The first birth at Disney’s Animal Kingdom was a
kudu, a large African antelope.
The number of species that have reproduced since
the park opened is 116.
Two Micronesian Kingfisher chicks were hatched at
Disney’s Animal Kingdom, raising the world population of these birds by 3 percent.
The
arrival of a black rhino calf born at Disney’s Animal Kingdom made him one of
only 250 worldwide.
Animal Programs veterinarians have successfully performed
surgery on a tarantula spider, placed an artificial eye in a fish and removed
a golf ball from a hungry snake rescued at a Disney golf course.

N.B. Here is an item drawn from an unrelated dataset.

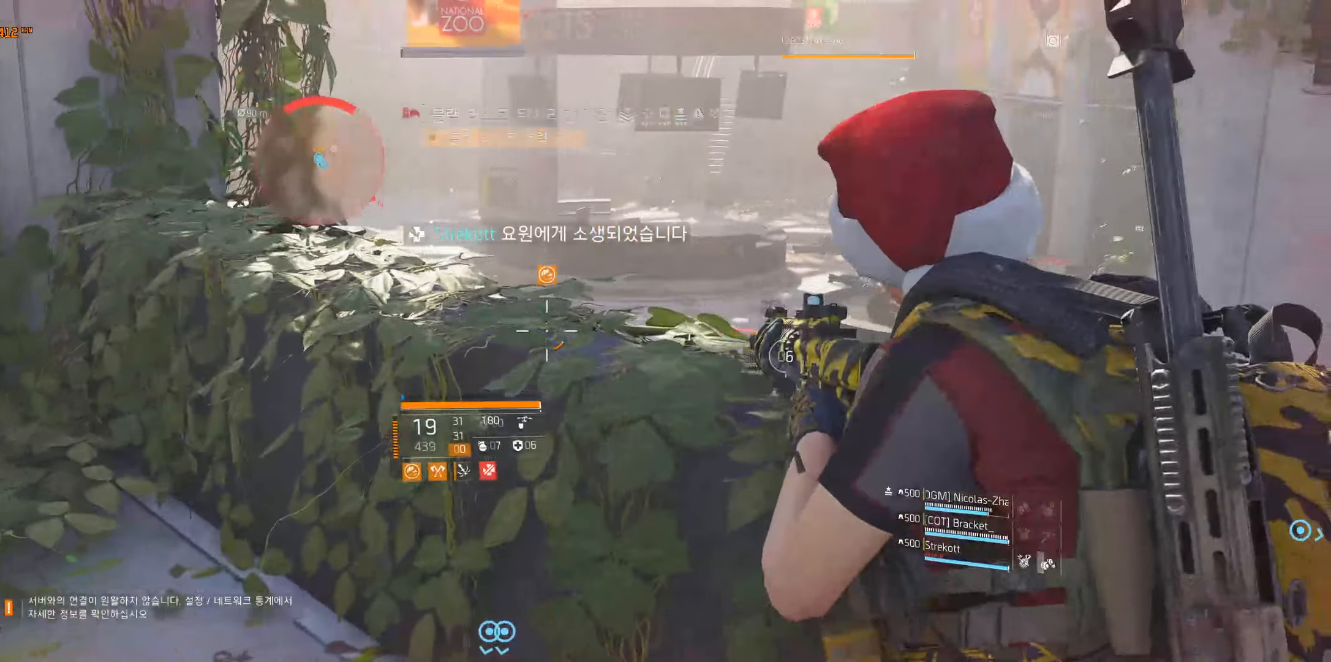
{"buttons": [], "left_stick": "center", "events": []}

The Animal Programs team performs more than 600 wellness
checks per year.
Lab technicians have analyzed more than 10,000 samples
of animal poop since Disney’s Animal Kingdom opened.
More than 2,000 pounds of vegetation and browse is
fed to the animals every day, and several varieties of worms are provided to the
animals, including super mealworms, yellow mealworms, red wigglers, night crawlers
and wax worms -- 40,000 in a week! Dieticians also order 80,000 crickets per month
as part of the healthy diet for the animals.
Disney Animal Kingdom scientists have discovered
two new vocalizations never before reported in elephants.
Since 1995, the Disney Wildlife Conservation Fund
has devoted more than $6 million to conservation efforts around the world and
has supported more than 230 projects.